Kelly Jones should be whooping with childish glee
Stanley Beaker | Beachy Head, England | 04/26/2003
(4 out of 5 stars)
"If it's true about stereophonical Kelly Jones bizarrely claiming Dylan's vitriolic `Positively 4th Street' as his all-time favourite song (bizarre in-part because it's minor Dylan) then he should whooping with childish glee at Jim's wide array of barbed lyrical put-downs on `Insignificance', O'Rourke's second `straight' solo album. "listening to you reminds me of a motor's endless drone/and how the deaf are so damn lucky" from `Memory Lame', "I've travelled round the world/why am I talking to you", from another.That the album is being touted as a "southern-fried rock album" is confusing.

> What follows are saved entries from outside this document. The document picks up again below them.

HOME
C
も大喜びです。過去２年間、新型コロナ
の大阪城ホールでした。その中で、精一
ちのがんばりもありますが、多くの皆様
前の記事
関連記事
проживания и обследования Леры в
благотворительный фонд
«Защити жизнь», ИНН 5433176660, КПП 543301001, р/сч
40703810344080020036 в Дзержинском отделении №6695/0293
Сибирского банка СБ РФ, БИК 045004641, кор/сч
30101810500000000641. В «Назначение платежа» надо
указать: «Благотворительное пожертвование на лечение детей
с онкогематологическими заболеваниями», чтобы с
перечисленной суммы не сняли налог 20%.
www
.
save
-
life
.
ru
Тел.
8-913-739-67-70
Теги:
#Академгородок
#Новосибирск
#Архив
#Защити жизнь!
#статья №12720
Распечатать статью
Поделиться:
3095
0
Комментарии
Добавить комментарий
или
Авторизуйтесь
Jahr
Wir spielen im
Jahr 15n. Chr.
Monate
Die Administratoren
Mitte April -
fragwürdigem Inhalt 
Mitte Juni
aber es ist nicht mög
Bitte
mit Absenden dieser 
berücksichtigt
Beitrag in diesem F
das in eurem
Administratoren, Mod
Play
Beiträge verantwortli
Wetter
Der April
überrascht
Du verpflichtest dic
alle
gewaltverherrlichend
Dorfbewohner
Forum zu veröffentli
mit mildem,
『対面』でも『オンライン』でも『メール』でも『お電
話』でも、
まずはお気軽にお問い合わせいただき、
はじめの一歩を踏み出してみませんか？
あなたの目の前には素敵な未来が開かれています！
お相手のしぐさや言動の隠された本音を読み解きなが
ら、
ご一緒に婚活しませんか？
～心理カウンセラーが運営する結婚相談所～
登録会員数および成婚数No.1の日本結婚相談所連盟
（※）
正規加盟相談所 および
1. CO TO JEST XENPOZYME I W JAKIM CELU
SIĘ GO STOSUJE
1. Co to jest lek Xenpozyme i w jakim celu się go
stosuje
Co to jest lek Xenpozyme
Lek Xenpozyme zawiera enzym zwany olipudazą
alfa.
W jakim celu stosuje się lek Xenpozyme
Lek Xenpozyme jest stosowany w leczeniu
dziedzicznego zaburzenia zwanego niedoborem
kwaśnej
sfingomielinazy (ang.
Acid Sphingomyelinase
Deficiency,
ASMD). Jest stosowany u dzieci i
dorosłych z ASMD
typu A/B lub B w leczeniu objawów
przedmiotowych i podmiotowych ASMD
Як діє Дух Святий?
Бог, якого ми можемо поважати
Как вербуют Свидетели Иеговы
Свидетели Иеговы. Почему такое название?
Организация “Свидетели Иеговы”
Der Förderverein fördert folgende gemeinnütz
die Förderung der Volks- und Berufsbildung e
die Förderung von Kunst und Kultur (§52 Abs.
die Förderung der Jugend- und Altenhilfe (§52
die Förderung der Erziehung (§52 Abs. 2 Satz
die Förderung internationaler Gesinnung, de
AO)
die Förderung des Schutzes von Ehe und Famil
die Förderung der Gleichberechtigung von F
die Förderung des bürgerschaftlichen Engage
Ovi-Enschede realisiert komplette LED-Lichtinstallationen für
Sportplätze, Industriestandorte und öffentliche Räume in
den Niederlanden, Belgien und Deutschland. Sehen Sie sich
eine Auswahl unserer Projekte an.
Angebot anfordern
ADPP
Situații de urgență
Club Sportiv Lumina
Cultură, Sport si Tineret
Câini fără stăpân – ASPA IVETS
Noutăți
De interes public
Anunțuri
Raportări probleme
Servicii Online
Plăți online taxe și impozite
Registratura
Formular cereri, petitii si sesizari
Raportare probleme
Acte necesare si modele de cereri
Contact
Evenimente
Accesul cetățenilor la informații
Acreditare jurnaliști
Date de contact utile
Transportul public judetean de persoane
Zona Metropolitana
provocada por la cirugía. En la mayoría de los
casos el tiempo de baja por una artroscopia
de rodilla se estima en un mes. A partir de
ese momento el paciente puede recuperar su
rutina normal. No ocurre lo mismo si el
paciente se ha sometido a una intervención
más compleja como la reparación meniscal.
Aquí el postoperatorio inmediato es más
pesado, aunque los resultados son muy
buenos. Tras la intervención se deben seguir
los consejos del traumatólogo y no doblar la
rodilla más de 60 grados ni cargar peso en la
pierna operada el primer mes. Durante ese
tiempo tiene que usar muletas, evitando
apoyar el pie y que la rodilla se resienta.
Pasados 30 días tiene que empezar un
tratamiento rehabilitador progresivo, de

It's Jim's rock album in the same way that Lifes Rich Pageant was REM's rock album; both labelled by their opening tracks. Only three songs rock and even then the lyrics are delivered in that familiar sardonic, unfazed manner, with the tunes themselves morphing restlessly into beatific rural melodies. The title track even appears like some High Llamas before it quickly tires of the comparison and shifts into something more exciting. The tag with this album is not the rock as such but the employment of a live band (Jeff Tweedy wouldn't really arrive on any album with "RAWK!" emblazoned on his shirt collar). Jim wanted the album fresher, more immediate. His previous album, the densely arranged cycling `Eureka', sounded like the result of several months alone, cocooned in a studio. But even though `Insignificance' is sparser, more simplistic, it's still exquisitely crafted. There are no loose jams.... And it's the craft that makes this album a wonder to behold. Those ever shifting melodies, the effortless jumps from `Cold Blooded Old Times' stylie two chord Velvet rock to brass inflected pastoral folk, the multitude of ideas on each song, each greedily cast aside for the next. These are the things Mr Jones should be paying greater attention to. The short length of the album may irk but it's all the more astonishing for the ground covered. The Stereophonics, after all their tedious and long-winded years of song, are still fumbling with the needle at the end of side one. Nevertheless if these taut superlative thirty-odd minutes still leave you blissfully unaware of the perverse charms of Jim O'Rourke then you only need to look in baffled wonder at the brightly coloured sleeve. It features an octopus `entertaining' a Japanese man-baby."